Erinnern Sie sich an das trostlose Scheitern der Klimakonferenz 2009 in Kopenhagen, an peinliche Treffen in Hotelzimmern und an Staatsmänner, die wie auf einem Bazar handelten? Die USA waren offen gesagt nie ein Vorreiter in Sachen Klimaschutz und das hat sich auch unter Obama nicht wirklich verändert. Unter Trump merkt man, wie labil das US-Bekenntnis in Sachen Klima tatsächlich ist. Manchmal gibt es ein absurdes Hin- und Her: Im November 2015 etwa stoppte US-Präsident Barack Obama den Bau der umstrittenen Keystone XL Pipeline. Bei dieser Nord-Süd Pipeline soll Öl aus kanadischen Ölsanden zur Weiterverarbeitung nach Texas geleitet werden. Untersuchungen zeigten, dass bei dieser Ölgewinnung etwa 17 % mehr CO2 freisetzt wird als beim konventionellen Öl Abbau in den USA. Donald Trump genehmigte am 24. März 2017 erneut den Weiterbau der Pipeline und kürzt den Etat der Umweltbehörde. All das im Dienste von „America first!“.

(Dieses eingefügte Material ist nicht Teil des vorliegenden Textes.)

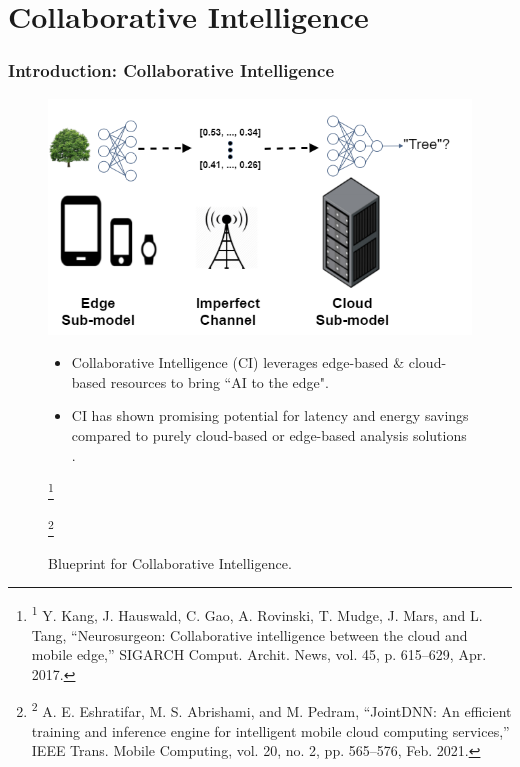 \documentclass[aspectratio=169]{beamer}
\newcommand\blfootnote[1]{%
	\begingroup
	\renewcommand\thefootnote{}\footnote{#1}%
	\addtocounter{footnote}{-1}%
	\endgroup
}
\begin{document}
\section{Collaborative Intelligence}
\begin{frame}
	\frametitle{Introduction: Collaborative Intelligence}
		\begin{figure}
		\begin{minipage}{.48\textwidth}
			\includegraphics[width=\linewidth]{image--000.png}
			\caption{Blueprint for Collaborative Intelligence. \cite{neurosurgeon}}
		\end{minipage}\hfill
		\begin{minipage}{.48\textwidth}
		\begin{itemize}
		    \item Collaborative Intelligence (CI) leverages edge-based \& cloud-based resources to bring ``AI to the edge". 
		    \item CI has shown promising potential for latency and energy savings compared to purely cloud-based or edge-based analysis solutions \cite{neurosurgeon,jointdnn}.
		\end{itemize}
		\end{minipage}
		\blfootnote{\tiny \textsuperscript{1} Y. Kang, J. Hauswald, C. Gao, A. Rovinski, T. Mudge, J. Mars, and L. Tang, “Neurosurgeon: Collaborative intelligence between the cloud and mobile edge,” SIGARCH Comput. Archit. News, vol. 45, p. 615–629, Apr. 2017.}
		\blfootnote{\tiny \textsuperscript{2} A. E. Eshratifar, M. S. Abrishami, and M. Pedram, “JointDNN: An efficient training and inference engine for intelligent mobile cloud computing services,” IEEE Trans. Mobile Computing, vol. 20, no. 2, pp. 565–576, Feb. 2021.}
	\end{figure}
\end{frame}
\end{document}
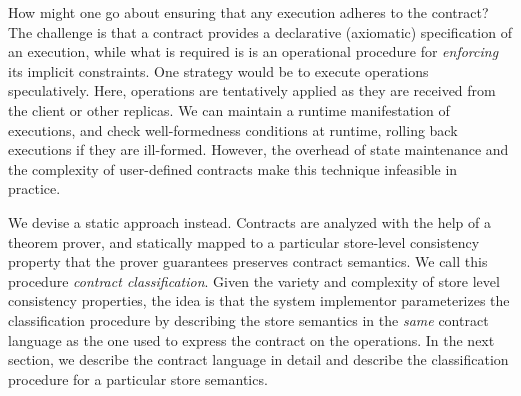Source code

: How might one go about ensuring that any execution adheres to the contract? The
challenge is that a contract provides a declarative (axiomatic) specification
of an execution, while what is required is is an operational procedure for
\emph{enforcing} its implicit constraints. One strategy would be to execute
operations speculatively.  Here, operations are tentatively applied as they are
received from the client or other replicas. We can maintain a runtime
manifestation of executions, and check well-formedness conditions at runtime,
rolling back executions if they are ill-formed. However, the overhead of state
maintenance and the complexity of user-defined contracts make this technique
infeasible in practice.

We devise a static approach instead. Contracts are analyzed with the help of a
theorem prover, and statically mapped to a particular store-level consistency
property that the prover guarantees preserves contract semantics. We call this
procedure \emph{contract classification}. Given the variety and complexity of
store level consistency properties, the idea is that the system implementor
parameterizes the classification procedure by describing the store semantics in
the \emph{same} contract language as the one used to express the contract on
the operations. In the next section, we describe the contract language in
detail and describe the classification procedure for a particular store
semantics.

Doch der Klimawandel schreitet fort:
2016 ist das dritte Jahr in Folge, das einen neuen globalen Wärmerekord aufgestellt hat. Das ist real.
Im August 2016 sorgten Extremregenfälle im US Bundesstaat Louisiana für katastrophale Überschwemmungen. Über 140 000 Häuser wurden zum Teil zerstört. Der Schaden wird auf über 10 Mia. Dollar geschätzt.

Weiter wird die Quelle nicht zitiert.